December 25, 2003

Public Sector Innovation

Mark Kleiman has a great post asking why the Public Sector isn't more innovative. Warning: Long!

As someone who has had experience in local government, as well as the private sector, let me take s quick stab at it.

At the worker bee level, my experience is that most public employees are as dedicated to their job as someone in a similar private position. In many cases where the salary is far less than can be made in the private sector (IT and Engineering, for example), the dedication is even more pronounced, as these people are intentionally getting paid less than market value.

Yes you'll find people who's job is to produce CYA memos and yes you'll find bureaucrats, but no more than they exist in a private corporation. The difference is that as public employees, everything that they do is public record, whereas such an employee in a private corporation is simply fired, and they move on. Nothing short of a Tyco level scandal will bring this person's scandals to light.

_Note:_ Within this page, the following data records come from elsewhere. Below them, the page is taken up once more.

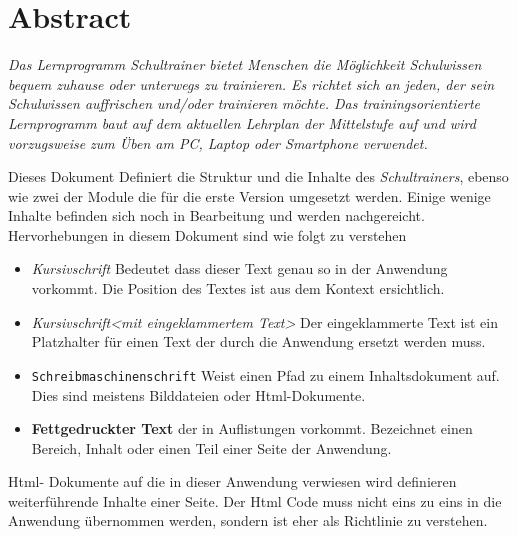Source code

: \chapter{ Abstract }
\label{cha:abstract}
\emph{Das Lernprogramm \emph{Schultrainer} bietet Menschen die Möglichkeit Schulwissen
bequem zuhause oder unterwegs zu trainieren.
Es richtet sich an jeden, der sein Schulwissen auffrischen
und/oder trainieren möchte. Das trainingsorientierte Lernprogramm baut auf dem
aktuellen Lehrplan der Mittelstufe auf und wird vorzugsweise zum Üben am PC,
Laptop oder Smartphone verwendet.}



Dieses Dokument Definiert die Struktur und die Inhalte des \emph{Schultrainers}, ebenso wie zwei der Module die für die erste Version umgesetzt werden. 
Einige wenige Inhalte befinden sich noch in Bearbeitung und werden nachgereicht. 
Hervorhebungen in diesem Dokument sind wie folgt zu verstehen
\begin{itemize}
  \item \emph{Kursivschrift} Bedeutet dass dieser Text genau so in der Anwendung vorkommt. Die Position des Textes ist aus dem Kontext ersichtlich.
  \item \emph{Kursivschrift<mit eingeklammertem Text>} Der eingeklammerte Text ist ein Platzhalter für einen Text der durch die Anwendung ersetzt werden muss.
 \item \texttt{Schreibmaschinenschrift} Weist einen Pfad zu einem Inhaltsdokument auf. Dies sind meistens Bilddateien oder Html-Dokumente. 
 \item \textbf{Fettgedruckter Text} der in Auflistungen vorkommt. Bezeichnet einen Bereich, Inhalt oder einen Teil einer Seite der Anwendung.
\end{itemize}
Html- Dokumente auf die in dieser Anwendung verwiesen wird definieren weiterführende Inhalte einer Seite. 
Der Html Code muss nicht eins zu eins in die Anwendung übernommen werden, sondern ist eher als Richtlinie zu verstehen.
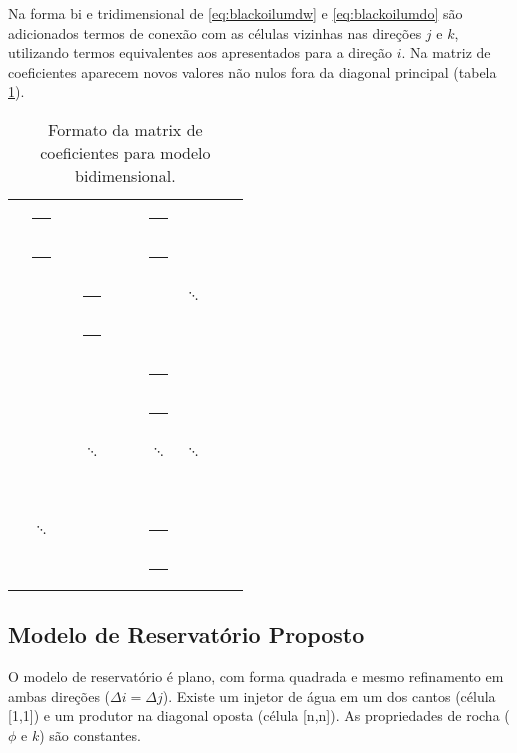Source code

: \documentclass[final,5p]{elsarticle}
\numberwithin{equation}{section}
\newcommand*{\squareb}{\textcolor{black}{\rule{0.5em}{0.5em}}}
\newcommand*{\squareg}{\textcolor{gray}{\rule{0.5em}{0.5em}}}
\begin{document}
        Na forma bi e tridimensional de \ref{eq:blackoilumdw} e \ref{eq:blackoilumdo} são adicionados termos de conexão com as células vizinhas nas direções $j$ e $k$, utilizando termos equivalentes aos apresentados para a direção $i$. Na matriz de coeficientes aparecem novos valores não nulos fora da diagonal principal (tabela \ref{tab:bidimensional}).
        \begin{table}
            \centering
            \caption{Formato da matrix de coeficientes para modelo bidimensional.}
            \label{tab:bidimensional}
            \bigskip
            \renewcommand{\arraystretch}{0.8}
            \begin{tabularx}{0.35\textwidth}{|XXXXXXXXXX|}
                \squareb & \squareb & \squareg &          &          &          & \squareg &          &          &          \\
                \squareb & \squareb & \squareg &          &          &          & \squareg &          &          &          \\
                \squareg &          & \squareb & \squareb & \squareg &          &          & $\ddots$ &          &          \\
                \squareg &          & \squareb & \squareb & \squareg &          &          &          &          &          \\
                         &          & \squareg &          & \squareb & \squareb & \squareg &          &          &          \\
                         &          & \squareg &          & \squareb & \squareb & \squareg &          &          &          \\
                \squareg &          &          & $\ddots$ &          &          & $\ddots$ & $\ddots$ &          &          \\
                \squareg &          &          &          &          &          &          &          &          &          \\
                         & $\ddots$ &          &          &          &          & \squareg &          & \squareb & \squareb \\
                         &          &          &          &          &          & \squareg &          & \squareb & \squareb \\
            \end{tabularx}
        \end{table}

        \subsection{Modelo de Reservatório Proposto}
            O modelo de reservatório é plano, com forma quadrada e mesmo refinamento em ambas direções ($\Delta i = \Delta j$). Existe um injetor de água em um dos cantos (célula [1,1]) e um produtor na diagonal oposta (célula [n,n]). As propriedades de rocha ($\phi$ e $k$) são constantes.
\end{document}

As plaintiff's exhibit A, see the efforts to recall this cad. Had he been employed by a private company, he would have been fired (hopefully), but either way, he would not have been a public issue.

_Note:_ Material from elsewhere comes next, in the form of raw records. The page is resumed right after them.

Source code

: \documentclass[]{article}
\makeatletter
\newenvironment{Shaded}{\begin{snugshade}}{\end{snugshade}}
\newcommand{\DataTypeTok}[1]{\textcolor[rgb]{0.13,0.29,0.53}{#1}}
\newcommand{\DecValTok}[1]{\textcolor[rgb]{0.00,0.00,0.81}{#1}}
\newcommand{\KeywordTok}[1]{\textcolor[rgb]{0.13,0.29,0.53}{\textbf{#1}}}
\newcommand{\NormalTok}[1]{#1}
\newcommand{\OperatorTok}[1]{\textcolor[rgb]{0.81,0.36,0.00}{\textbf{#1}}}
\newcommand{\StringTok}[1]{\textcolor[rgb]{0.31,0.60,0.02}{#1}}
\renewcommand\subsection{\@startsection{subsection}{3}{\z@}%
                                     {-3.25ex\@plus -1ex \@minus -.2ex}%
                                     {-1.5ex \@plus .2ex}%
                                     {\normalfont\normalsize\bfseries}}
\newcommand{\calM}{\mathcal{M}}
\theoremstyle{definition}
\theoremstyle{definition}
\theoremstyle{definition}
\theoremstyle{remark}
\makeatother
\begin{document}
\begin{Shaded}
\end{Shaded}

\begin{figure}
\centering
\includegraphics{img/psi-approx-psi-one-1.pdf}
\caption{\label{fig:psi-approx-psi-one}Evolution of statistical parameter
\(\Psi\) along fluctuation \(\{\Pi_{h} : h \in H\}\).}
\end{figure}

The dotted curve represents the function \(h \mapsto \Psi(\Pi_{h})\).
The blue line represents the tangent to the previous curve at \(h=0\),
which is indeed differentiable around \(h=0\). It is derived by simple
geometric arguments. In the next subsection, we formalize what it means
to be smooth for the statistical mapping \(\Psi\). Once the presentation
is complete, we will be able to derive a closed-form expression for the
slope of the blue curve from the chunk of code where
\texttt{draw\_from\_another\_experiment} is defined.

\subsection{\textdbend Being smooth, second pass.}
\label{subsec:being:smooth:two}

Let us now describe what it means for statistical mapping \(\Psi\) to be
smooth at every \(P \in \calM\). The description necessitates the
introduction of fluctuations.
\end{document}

When employed by public government, and at a high enough managerial level, you are ultimately employed at the discretion of the board of directors, the city council,the mayor, etc. Even if you aren't a political appointee, your boss , or the elected official that your boss reports to is.

Still with me? I hope so. So you're either one or two steps removed from being shitcanned at the whim of a couple of people who are mainly driven by politics. If you aren't removable by the politicos, your boss is, and if they want you gone badly enough, they will put someone above you who will make you absolutely miserable.

So what do you do? If you stick your neck out as an innovator, you end up taking credit for the good, but taking heat for the bad. Some people will do this, but many hunker down and play politics like the people above them on the org chart. Unfortunately, this usually leads to compromise or gridlock, which leads to nobody moving forward very fast on anything, which leads to a lack of innovation. More on this later.